We were broke at the beginning of the month, but receiving and recycling folks worked real hard, the store did so-so and as a result:

  • We collected $10,000 in monitor fees
  • We collected $9,000 in cash donations
  • We made $9,000 in sales at the Thrift store.
  • Staff costs this month were $22,000.
  • Rent was $6,700.
  • Utilities were $1,800
  • We sent two truckloads of monitors away, costing us $6,000 which we haven't paid yet.
  • We also billed for $3,000 in donations that companies dropped off but haven't paid yet.

With cash accounting that looks like this:

Income:
  10,000 -- monitor fees
   9,000 -- donations
   9,000 -- sales
========
  28,000
Expenses:
  22,000 -- staff
   6,700 -- rent
   1,800 -- utilities
========
  30,500
LOSS: 2,500

With accrual accounting that looks like this:

Income:
  10,000 -- monitor fees
   9,000 -- donations
   9,000 -- sales
   3,000 -- invoices
========
  31,000
Expenses:
  22,000 -- staff
   6,700 -- rent
   1,800 -- utilities
   6,000 -- monitor processing
========
  36,500
LOSS: 5,500

You can see that the amount of loss is $3,000 greater in the second scenario, because it takes into account the monitor processing fees, but it is the more accurate number. It's pretty clear that under this scenario, we'd need to cut around $5,500 dollars per month in expenses or come up with additional income to break even.

Cash flow

We can have a "good" month but still not have enough cash in the bank to pay everyone we owe. Or we can have a "bad" month, but money from a previous month just came in, so there's plenty to go around. Accrual accounting helps us see the big picture and make good financial plans, but it does not solve the problem of not enough cash in a given month.

To do that, we need to undestand which bills can be put off, which must be paid quickly, and we need to build up enough cash in the bank to get us through the weak times.

Looking so far at this year (2005) it seems that Free Geek's largest loss per month was in January and was about $8,000. For cash flow purposes a good target might then seem to be at least $8,000 "spare" money sitting in the bank.
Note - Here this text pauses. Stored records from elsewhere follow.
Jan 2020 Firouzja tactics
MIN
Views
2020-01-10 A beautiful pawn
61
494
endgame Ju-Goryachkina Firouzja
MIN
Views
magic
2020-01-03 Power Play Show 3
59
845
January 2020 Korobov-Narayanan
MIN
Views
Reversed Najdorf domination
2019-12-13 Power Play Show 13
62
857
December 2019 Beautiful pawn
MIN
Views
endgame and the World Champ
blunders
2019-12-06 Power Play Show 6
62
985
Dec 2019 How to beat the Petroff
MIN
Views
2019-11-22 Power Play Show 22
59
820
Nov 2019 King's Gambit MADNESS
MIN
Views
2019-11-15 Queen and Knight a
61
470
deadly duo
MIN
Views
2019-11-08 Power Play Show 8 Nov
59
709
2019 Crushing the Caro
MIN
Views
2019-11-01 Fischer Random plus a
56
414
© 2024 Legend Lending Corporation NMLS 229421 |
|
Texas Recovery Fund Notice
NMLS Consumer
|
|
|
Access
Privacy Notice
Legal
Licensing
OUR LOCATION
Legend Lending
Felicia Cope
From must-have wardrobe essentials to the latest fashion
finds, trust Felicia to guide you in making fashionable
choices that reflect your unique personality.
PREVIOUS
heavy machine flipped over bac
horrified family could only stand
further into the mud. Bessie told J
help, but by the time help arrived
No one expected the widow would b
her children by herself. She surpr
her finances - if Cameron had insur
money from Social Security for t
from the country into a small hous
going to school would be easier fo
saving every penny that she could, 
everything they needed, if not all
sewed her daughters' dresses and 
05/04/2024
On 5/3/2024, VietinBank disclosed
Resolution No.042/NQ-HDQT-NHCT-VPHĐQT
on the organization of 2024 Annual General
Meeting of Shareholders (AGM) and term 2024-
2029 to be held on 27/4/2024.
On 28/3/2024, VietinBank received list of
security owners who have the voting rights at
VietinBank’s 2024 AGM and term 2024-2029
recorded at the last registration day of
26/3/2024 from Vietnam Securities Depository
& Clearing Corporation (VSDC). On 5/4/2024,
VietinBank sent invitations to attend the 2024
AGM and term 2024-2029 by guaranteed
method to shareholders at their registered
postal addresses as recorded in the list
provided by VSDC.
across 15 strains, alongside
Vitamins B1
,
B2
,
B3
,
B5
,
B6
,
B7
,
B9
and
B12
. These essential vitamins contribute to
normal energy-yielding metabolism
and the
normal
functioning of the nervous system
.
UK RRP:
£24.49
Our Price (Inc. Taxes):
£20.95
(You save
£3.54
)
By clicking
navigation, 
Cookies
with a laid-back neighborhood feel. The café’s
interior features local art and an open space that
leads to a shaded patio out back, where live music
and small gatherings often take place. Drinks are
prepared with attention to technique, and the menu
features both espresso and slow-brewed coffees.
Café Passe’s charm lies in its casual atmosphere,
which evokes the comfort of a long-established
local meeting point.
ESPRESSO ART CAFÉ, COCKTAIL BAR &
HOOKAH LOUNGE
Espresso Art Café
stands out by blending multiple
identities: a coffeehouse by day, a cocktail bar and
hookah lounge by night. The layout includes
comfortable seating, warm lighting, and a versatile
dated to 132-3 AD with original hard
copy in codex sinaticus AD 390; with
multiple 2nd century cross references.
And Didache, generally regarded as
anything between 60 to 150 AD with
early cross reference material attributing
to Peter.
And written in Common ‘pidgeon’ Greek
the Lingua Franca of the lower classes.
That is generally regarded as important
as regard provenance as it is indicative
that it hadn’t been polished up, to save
However, looking at the numbers again, we see that February and March were also loss months, and we lost over $19,000 during the three month period. Then we started making money again. So a better target would be to have something closer to $20,000 "spare" money sitting in the bank. (This is just for cash flow purposes. It does not address other problems, such as waht if we were forced to close for a month?)

The monthly cycle at Free Geek

Sixty percent of the money that Free Geek spends happens in the last week of the month when payroll is due. Another 25% goes out around that time as well when rent and utilities are due. So 85% of expenses tend to happen within a few days either way of the last day of the month.

So at the beginning of the month we owe rent and some utilities and hopefully they are paid in short order. Since we have been open for only a few days, very little money has come in at this point, so expect the first week to look like we're losing money.

The second week usually looks better since we've made back the money we spent on rent.

By the third week things looks really good, because we've seen most of the month go by, but we haven't had to pay for staff costs yet.

At the end of the month things even out when we make payroll.

Estimated costs

When a truck comes to pick up monitors (which cost us) or scrap material (which make us money), we estimate the income or expense and enter it into the books as soon as possible. However, it may be several weeks before we get an actual amount. We can't know how much money was lost or made in a given month until these estimates have been adjusted.

Unrecorded transactions

Several transactions come in during the course of a month. The vast majority of these are recorded in the books as they come in, but some slip by, for instance automatic payments to the ISP or debit card transactions that didn't make it to the bookkeeper. These transactions aren't usually caught until the bank statement comes in around the 10th of the month. An accurate accounting of the month needs to wait for these transactions to be entered.